Die EXPRESS-Studie ist eine der wichtigsten Versorgungsstudien im Bereich TIA und Schlaganfall. In Deutschland werden in Regionen, in denen es eine Stroke-Unit gibt, Patienten mit TIA in der Regel dorthin eingewiesen. In Regionen ohne Stroke-Unit werden Patienten häufig mit deutlicher Zeitverzögerung zum niedergelassenen Neurologen oder Internisten geschickt. Viel wichtiger ist aber die sofortige pathophysiologisch orientierte Abklärung und die Einleitung einer strukturierten Sekundärprävention mit Thrombozytenfunktionshemmern, Antikoagulanzien (bei kardialer Emboliequelle), CSE-Hemmern und Antihypertensiva, deren Wirksamkeit in prospektiven randomisierten Studien belegt ist.

Dies stößt in Deutschland auf erhebliche Schwierigkeiten. Ein Teil der praktischen Ärzte, die die Nachversorgung durchführen, sind nicht bereit, therapeutische Empfehlungen einer Stroke-Unit zu übernehmen. Dies betrifft insbesondere die Verschreibung von Clopidogrel, Angiotensinrezeptorblockern oder CSE-Hemmern. Zum Teil werden hierfür Budgetgründe verantwortlich gemacht, zum anderen befindet sich ein Teil dieser Substanzen auf Me-too-Listen oder unterliegt anderen Restriktionen. Darüber hinaus dauert es häufig viel zu lange, bis die therapeutischen Empfehlungen aus Stroke-Units in der Praxis umgesetzt werden.
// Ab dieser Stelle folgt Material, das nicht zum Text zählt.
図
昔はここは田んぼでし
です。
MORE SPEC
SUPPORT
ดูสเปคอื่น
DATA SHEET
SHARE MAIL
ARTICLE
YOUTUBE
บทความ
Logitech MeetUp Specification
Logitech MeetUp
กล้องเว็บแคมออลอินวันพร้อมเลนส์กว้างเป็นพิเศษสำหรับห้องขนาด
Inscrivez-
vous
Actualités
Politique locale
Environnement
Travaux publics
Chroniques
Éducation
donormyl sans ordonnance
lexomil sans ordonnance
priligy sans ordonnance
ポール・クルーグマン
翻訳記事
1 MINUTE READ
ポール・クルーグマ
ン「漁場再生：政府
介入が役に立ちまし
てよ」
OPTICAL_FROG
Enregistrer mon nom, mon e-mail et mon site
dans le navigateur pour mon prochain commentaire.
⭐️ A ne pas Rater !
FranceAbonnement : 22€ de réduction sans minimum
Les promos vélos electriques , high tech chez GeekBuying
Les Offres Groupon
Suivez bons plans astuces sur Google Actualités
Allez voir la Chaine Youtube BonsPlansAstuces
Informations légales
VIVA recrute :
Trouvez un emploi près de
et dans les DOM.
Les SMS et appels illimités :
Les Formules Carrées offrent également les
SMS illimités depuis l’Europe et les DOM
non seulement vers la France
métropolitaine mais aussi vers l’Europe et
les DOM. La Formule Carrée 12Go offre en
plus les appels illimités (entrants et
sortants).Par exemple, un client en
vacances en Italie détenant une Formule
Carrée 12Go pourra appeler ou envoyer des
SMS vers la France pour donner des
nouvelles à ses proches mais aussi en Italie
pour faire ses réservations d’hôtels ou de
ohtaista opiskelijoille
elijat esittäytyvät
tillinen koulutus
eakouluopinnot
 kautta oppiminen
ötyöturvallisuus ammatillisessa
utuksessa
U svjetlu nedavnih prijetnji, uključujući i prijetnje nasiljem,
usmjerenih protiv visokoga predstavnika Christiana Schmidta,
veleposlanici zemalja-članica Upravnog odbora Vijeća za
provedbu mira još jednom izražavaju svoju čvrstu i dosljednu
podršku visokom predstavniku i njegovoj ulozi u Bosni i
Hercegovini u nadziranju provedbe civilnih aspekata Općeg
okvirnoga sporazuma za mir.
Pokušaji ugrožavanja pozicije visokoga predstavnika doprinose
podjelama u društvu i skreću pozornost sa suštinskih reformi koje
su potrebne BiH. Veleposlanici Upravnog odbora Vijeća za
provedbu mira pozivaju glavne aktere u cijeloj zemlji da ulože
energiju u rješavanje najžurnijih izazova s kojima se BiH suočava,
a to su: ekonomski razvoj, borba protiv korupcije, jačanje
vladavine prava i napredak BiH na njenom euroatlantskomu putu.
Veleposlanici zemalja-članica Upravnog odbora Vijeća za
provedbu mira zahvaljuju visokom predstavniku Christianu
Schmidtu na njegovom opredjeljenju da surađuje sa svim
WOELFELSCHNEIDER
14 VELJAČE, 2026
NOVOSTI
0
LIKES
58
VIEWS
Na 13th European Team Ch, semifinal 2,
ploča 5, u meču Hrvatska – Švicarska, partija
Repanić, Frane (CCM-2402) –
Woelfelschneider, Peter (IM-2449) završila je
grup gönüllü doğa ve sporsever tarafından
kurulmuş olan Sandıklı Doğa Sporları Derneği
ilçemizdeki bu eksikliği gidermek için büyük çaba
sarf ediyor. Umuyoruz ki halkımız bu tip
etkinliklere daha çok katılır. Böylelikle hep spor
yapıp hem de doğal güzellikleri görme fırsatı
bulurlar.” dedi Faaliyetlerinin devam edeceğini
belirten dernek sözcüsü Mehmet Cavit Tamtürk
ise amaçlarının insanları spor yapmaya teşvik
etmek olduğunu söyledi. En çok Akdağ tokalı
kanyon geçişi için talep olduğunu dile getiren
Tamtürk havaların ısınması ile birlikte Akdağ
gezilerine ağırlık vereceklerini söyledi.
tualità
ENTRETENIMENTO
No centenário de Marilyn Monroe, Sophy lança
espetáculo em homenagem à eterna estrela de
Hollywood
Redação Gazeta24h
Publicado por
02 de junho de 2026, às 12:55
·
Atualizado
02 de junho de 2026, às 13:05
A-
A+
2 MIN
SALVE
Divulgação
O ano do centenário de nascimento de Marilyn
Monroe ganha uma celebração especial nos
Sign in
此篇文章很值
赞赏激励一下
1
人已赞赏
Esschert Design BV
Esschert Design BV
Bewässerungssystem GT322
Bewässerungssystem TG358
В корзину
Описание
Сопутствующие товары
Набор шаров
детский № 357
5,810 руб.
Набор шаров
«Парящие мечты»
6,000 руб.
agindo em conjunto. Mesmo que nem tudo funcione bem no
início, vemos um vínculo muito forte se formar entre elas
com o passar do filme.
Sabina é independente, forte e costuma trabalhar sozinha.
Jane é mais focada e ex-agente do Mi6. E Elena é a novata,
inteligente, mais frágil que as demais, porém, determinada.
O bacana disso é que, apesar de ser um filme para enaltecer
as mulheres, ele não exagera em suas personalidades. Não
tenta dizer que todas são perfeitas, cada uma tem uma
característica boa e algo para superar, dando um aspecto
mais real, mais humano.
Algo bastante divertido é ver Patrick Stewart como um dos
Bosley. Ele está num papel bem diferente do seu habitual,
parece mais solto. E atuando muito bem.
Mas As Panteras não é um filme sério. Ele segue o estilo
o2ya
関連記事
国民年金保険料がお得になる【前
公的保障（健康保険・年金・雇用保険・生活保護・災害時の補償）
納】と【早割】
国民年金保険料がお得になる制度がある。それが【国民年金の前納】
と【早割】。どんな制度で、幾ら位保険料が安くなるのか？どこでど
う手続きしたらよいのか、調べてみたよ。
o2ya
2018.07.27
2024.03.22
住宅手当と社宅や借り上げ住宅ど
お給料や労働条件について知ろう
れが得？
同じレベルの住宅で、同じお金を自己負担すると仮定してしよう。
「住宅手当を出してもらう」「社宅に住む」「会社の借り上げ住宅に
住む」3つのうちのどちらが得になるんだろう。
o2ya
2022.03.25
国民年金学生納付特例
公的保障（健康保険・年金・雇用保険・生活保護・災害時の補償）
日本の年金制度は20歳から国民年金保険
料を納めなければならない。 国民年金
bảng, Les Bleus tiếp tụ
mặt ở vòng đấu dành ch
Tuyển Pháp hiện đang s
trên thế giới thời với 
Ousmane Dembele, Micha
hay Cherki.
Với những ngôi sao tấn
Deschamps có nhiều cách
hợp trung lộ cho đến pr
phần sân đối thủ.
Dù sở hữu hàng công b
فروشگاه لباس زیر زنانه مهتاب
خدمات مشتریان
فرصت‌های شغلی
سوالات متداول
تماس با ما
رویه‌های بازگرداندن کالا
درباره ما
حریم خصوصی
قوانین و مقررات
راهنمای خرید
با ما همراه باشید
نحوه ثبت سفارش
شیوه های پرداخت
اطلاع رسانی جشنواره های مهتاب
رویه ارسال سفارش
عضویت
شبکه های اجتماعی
Außerdem fehlt eine strukturierte Nachsorge.

Die Ergebnisse aus England legen nahe, dass es dringend notwendig ist, eine integrierte Versorgung durch Sekundärprävention des Schlaganfalls bei Patienten mit TIA und leichtem Schlaganfall zu initiieren und die Einleitung dieser Maßnahmen und die Nachbetreuung durch Krankenhäuser mit Stroke-Units zu ermöglichen. Jenseits des dritten Monats sinkt das Risiko eines Schlaganfalls, so dass die Betreuung dann wie bisher von Hausärzten weitergeführt werden kann.

Bei Patienten mit schweren Schlaganfällen stellt sich das Problem nicht, da diese in der Regel in der Neurologie und anschließend in neurologischen Rehabilitationskliniken weiter betreut werden.

Quelle

Rothwell PM, et al., on behalf of the Early use of Existing Preventive Strategies for Stroke (EXPRESS) study. Effect of urgent treatment of transient ischaemic attack and minor stroke on early recurrent stroke (EXPRESS study): a prospective population-based sequential comparison. Lancet 2007;370:1432–42.